ココロ

ヒトは強くなっていくものです。屈強な海兵隊員だって、赤ん坊の時から強いわけではありません。

ただ、強くなるように自らを鍛えないと、当然の事ながら、弱いままです。歳を喰ったからって、皆がタフになれるわけではありません。

私が思うに、身体は成長するにしたがって、それなりの強さを備えるようになりますが、ココロは年齢とともに強さが増すとは言い難い性質を持ちます。身体が成長し、どんなに技術を習得しようが、弱いままのココロが「しなくてよい失敗」を呼び寄せるのです。

‥‥なので、技術とともに「経験」も一緒に積んでいくわけですが、それでも「根本的なココロの弱さ」は残りがちです。

ココロの弱さは、実はそう簡単に強くできるものではありません。ヌボーっと生きているだけでは、一向にタフにはなりません。

例えば、バイクで細い直線ラインを走る場面を想像してみます。



シートに座ったまま足を着くには狭い、かと言って、そこそこの幅はある、1本の細道です。

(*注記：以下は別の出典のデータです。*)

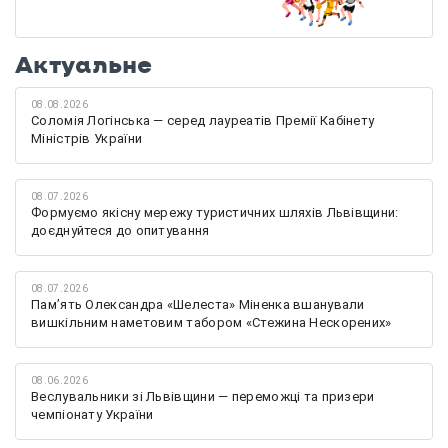
Актуальне
08.08.2026
Соломія Логінська — серед лауреатів Премії Кабінету
Міністрів України
08.07.2026
Формуємо якісну мережу туристичних шляхів Львівщини:
доєднуйтеся до опитування
08.07.2026
Памʼять Олександра «Шелеста» Міненка вшанували
вишкільним наметовим табором «Стежина Нескорених»
08.06.2026
Веслувальники зі Львівщини — переможці та призери
чемпіонату України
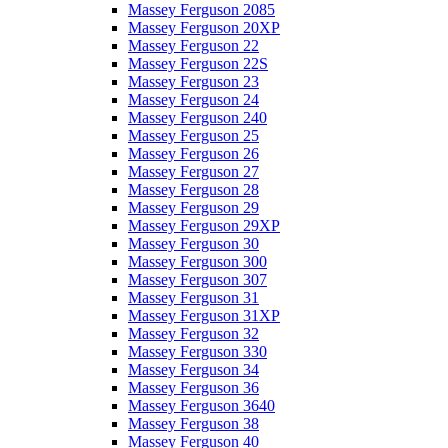
Massey Ferguson 2085
Massey Ferguson 20XP
Massey Ferguson 22
Massey Ferguson 22S
Massey Ferguson 23
Massey Ferguson 24
Massey Ferguson 240
Massey Ferguson 25
Massey Ferguson 26
Massey Ferguson 27
Massey Ferguson 28
Massey Ferguson 29
Massey Ferguson 29XP
Massey Ferguson 30
Massey Ferguson 300
Massey Ferguson 307
Massey Ferguson 31
Massey Ferguson 31XP
Massey Ferguson 32
Massey Ferguson 330
Massey Ferguson 34
Massey Ferguson 36
Massey Ferguson 3640
Massey Ferguson 38
Massey Ferguson 40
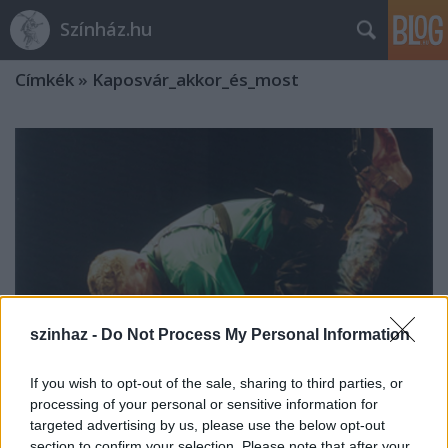
Színház.hu
Címkék
»
Kaposvár_akkor_és_most
szinhaz -
Do Not Process My Personal Information
If you wish to opt-out of the sale, sharing to third parties, or
processing of your personal or sensitive information for
targeted advertising by us, please use the below opt-out
Később érkezett csopik- Beszélgetés
section to confirm your selection. Please note that after your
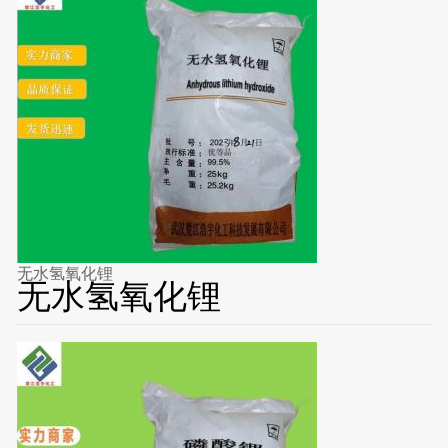
无水氢氧化锂
无水氢氧化锂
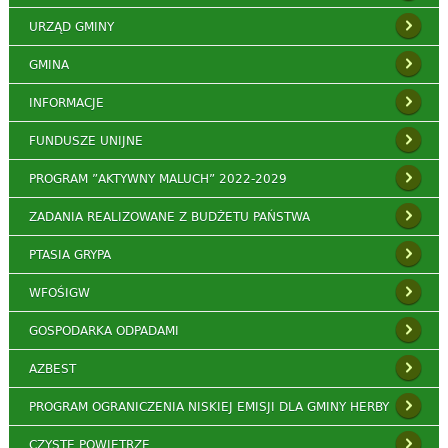
URZĄD GMINY
GMINA
INFORMACJE
FUNDUSZE UNIJNE
PROGRAM ”AKTYWNY MALUCH” 2022-2029
ZADANIA REALIZOWANE Z BUDŻETU PAŃSTWA
PTASIA GRYPA
WFOŚIGW
GOSPODARKA ODPADAMI
AZBEST
PROGRAM OGRANICZENIA NISKIEJ EMISJI DLA GMINY HERBY
CZYSTE POWIETRZE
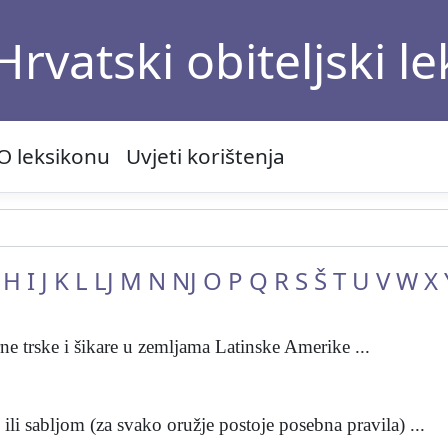
Hrvatski obiteljski l
O leksikonu
Uvjeti korištenja
H
I
J
K
L
LJ
M
N
NJ
O
P
Q
R
S
Š
T
U
V
W
X
rne trske i šikare u zemljama Latinske Amerike ...
li sabljom (za svako oružje postoje posebna pravila) ...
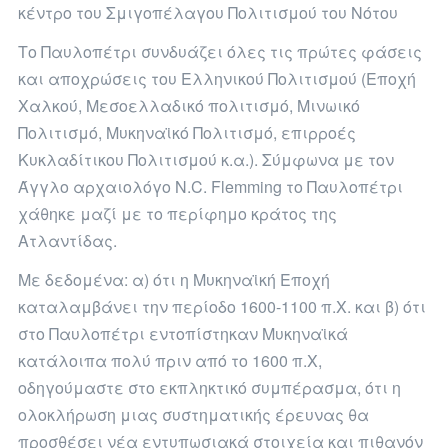
κέντρο του Σμιγοπέλαγου Πολιτισμού του Νότου
Το Παυλοπέτρι συνδυάζει όλες τις πρώτες φάσεις
και αποχρώσεις του Ελληνικού Πολιτισμού (Εποχή
Χαλκού, Μεσοελλαδικό πολιτισμό, Μινωικό
Πολιτισμό, Μυκηναϊκό Πολιτισμό, επιρροές
Κυκλαδίτικου Πολιτισμού κ.α.). Σύμφωνα με τον
Άγγλο αρχαιολόγο N.C. Flemming το Παυλοπέτρι
χάθηκε μαζί με το περίφημο κράτος της
Ατλαντίδας.
Με δεδομένα: α) ότι η Μυκηναϊκή Εποχή
καταλαμβάνει την περίοδο 1600-1100 π.Χ. και β) ότι
στο Παυλοπέτρι εντοπίστηκαν Μυκηναϊκά
κατάλοιπα πολύ πριν από το 1600 π.Χ,
οδηγούμαστε στο εκπληκτικό συμπέρασμα, ότι η
ολοκλήρωση μιας συστηματικής έρευνας θα
προσθέσει νέα εντυπωσιακά στοιχεία και πιθανόν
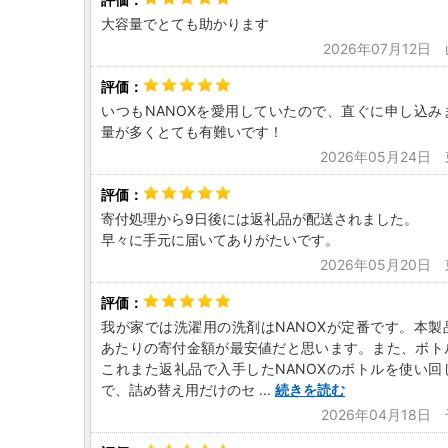
大容量でとても助かります
2026年07月12日
いつもNANOXを愛用していたので、直ぐに申し込み
量が多くとても有難いです！
2026年05月24日
寄付処理から9日後には返礼品が配送されました。
早々に手元に届いてありがたいです。
2026年05月20日
我が家では洗濯用の洗剤はNANOXが定番です。本製
あたりの寄付金額が最安値だと思います。また、ボト
これまた返礼品で入手したNANOXのボトルを使い回
で、詰め替え用だけのセ
...
続きを読む
2026年04月18日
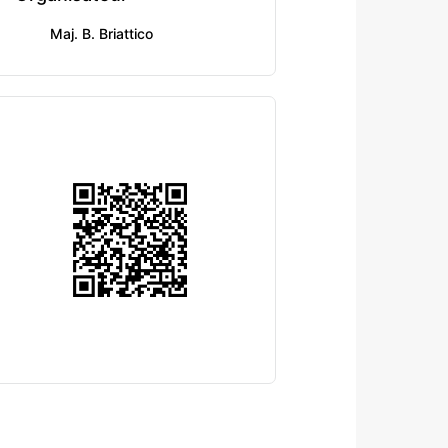
Maj. B. Briattico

バイクを運転できる人なら、ほとんどの人がこの細道を走行できるはずです。

では、この場合はどうでしょうか。



多くの人が、両脇の落差に動揺して、走行がフラついて、転倒&転落する事でしょう。そればかりか、「こんな道、走るの無理」と走行自体はあきらめる人のほうが多いと思います。

この2つのバイク走行における、運転操作上の技術的な差は全くありません。1図も2図もごく普通に、進行方向を見て走れば良いだけです。

しかし、2図の場合、人の目は「余計な動き」が多くなります。走行中には見る必要もない自分の足下や、落ちたら痛いであろう段差の下などを、キョロキョロと視線が動き、走行がふらつく大原因となります。そして、小さなフラつきをカバーしようとして、さらに大きくフラついてバイクが傾き、脱輪、奈落の底へと大転倒‥‥というシナリオです。

ではなぜ、そんな「失敗を招く、視線の動き」が発生するのでしょうか。「もしかして自分は上手くできないのでは?」「落ちたら怖い」「転落したら痛い」‥‥そんな不安や恐怖が脳裏を駆け巡り、「不安と恐怖の対象」をせわしなく目がサーチするからです。興味深いのは、それが本人の表面の意思では制御できない「ココロの奥」からの作用だ‥‥という事です。

結局、本人のココロの弱さだけが、「難しくもない1本道の走行を、超難関レベルへと押し上げている」のです。

「そんな事言ったって、こんなシチュエーションじゃ、普通、緊張して出来ないじゃん?」‥‥と言うのは、ごもっとも。

‥‥でも、逆に言えば、「緊張しない、動揺しない」ココロへと鍛え上げれば、「出来ないと思っていた事が出来るようになる」‥‥とも言えるのです。

では、「緊張しない、動揺しない」ためには、何が必要かと言うと、実は「技術」なんですよネ。技術的な自信や裏付けがあってこそ、緊張や動揺を蹴散らす「度胸」も生まれるのです。上図のバイクに例えれば、「安定した走行を維持する」の為の技術‥‥でしょうか。

私はまさに、上図のバイク走行みたいな事を、20代の頃に実際にやって、「メンタルを強くする」一助としていました。さすがに上図は極端ですが、「ミスったら、痛い目にあう」ようなシチュエーションを自ら選択して、オフロードバイクで練習していましたが、思い起こせば、かなり有用な経験だったと思います。転倒の痛み・車両破損の恐怖と隣り合わせの感覚を感じながら、ブレずに「いつも通りの技術を発揮する」というココロの状態。「動揺するから失敗する、動揺しなければ成功する」という体験を何度も繰り返せたお陰で、実際の映像制作でも「度胸の付け方を応用」できました。

ココロは、「自分を取り巻く全て」において作用しますネ。状況に呑まれず、「粛々と成す事を成す」ためには、どうしても、ココロの強さ・タフさが必要になります。